Task to carry out: Using the material below, copy every line where "Hill" appears.
--- START ---
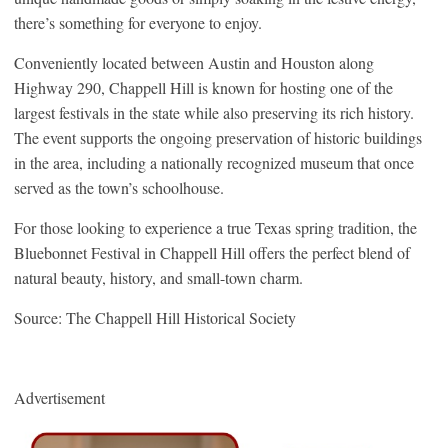
there’s something for everyone to enjoy.
Conveniently located between Austin and Houston along
Highway 290, Chappell Hill is known for hosting one of the
largest festivals in the state while also preserving its rich history.
The event supports the ongoing preservation of historic buildings
in the area, including a nationally recognized museum that once
served as the town’s schoolhouse.
For those looking to experience a true Texas spring tradition, the
Bluebonnet Festival in Chappell Hill offers the perfect blend of
natural beauty, history, and small-town charm.
Source: The Chappell Hill Historical Society
Advertisement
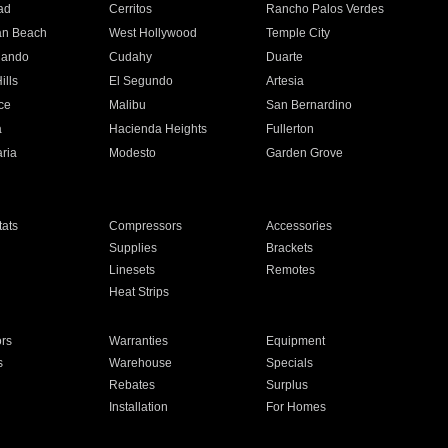
ad
Cerritos
Rancho Palos Verdes
an Beach
West Hollywood
Temple City
nando
Cudahy
Duarte
ills
El Segundo
Artesia
ce
Malibu
San Bernardino
a
Hacienda Heights
Fullerton
ria
Modesto
Garden Grove
ats
Compressors
Accessories
Supplies
Brackets
Linesets
Remotes
Heat Strips
ors
Warranties
Equipment
s
Warehouse
Specials
Rebates
Surplus
Installation
For Homes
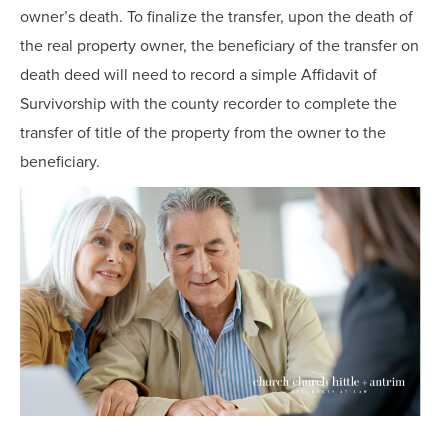
owner’s death. To finalize the transfer, upon the death of
the real property owner, the beneficiary of the transfer on
death deed will need to record a simple Affidavit of
Survivorship with the county recorder to complete the
transfer of title of the property from the owner to the
beneficiary.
--- END ---
Written answer:
Highway 290, Chappell Hill is known for hosting one of the
Bluebonnet Festival in Chappell Hill offers the perfect blend of
Source: The Chappell Hill Historical Society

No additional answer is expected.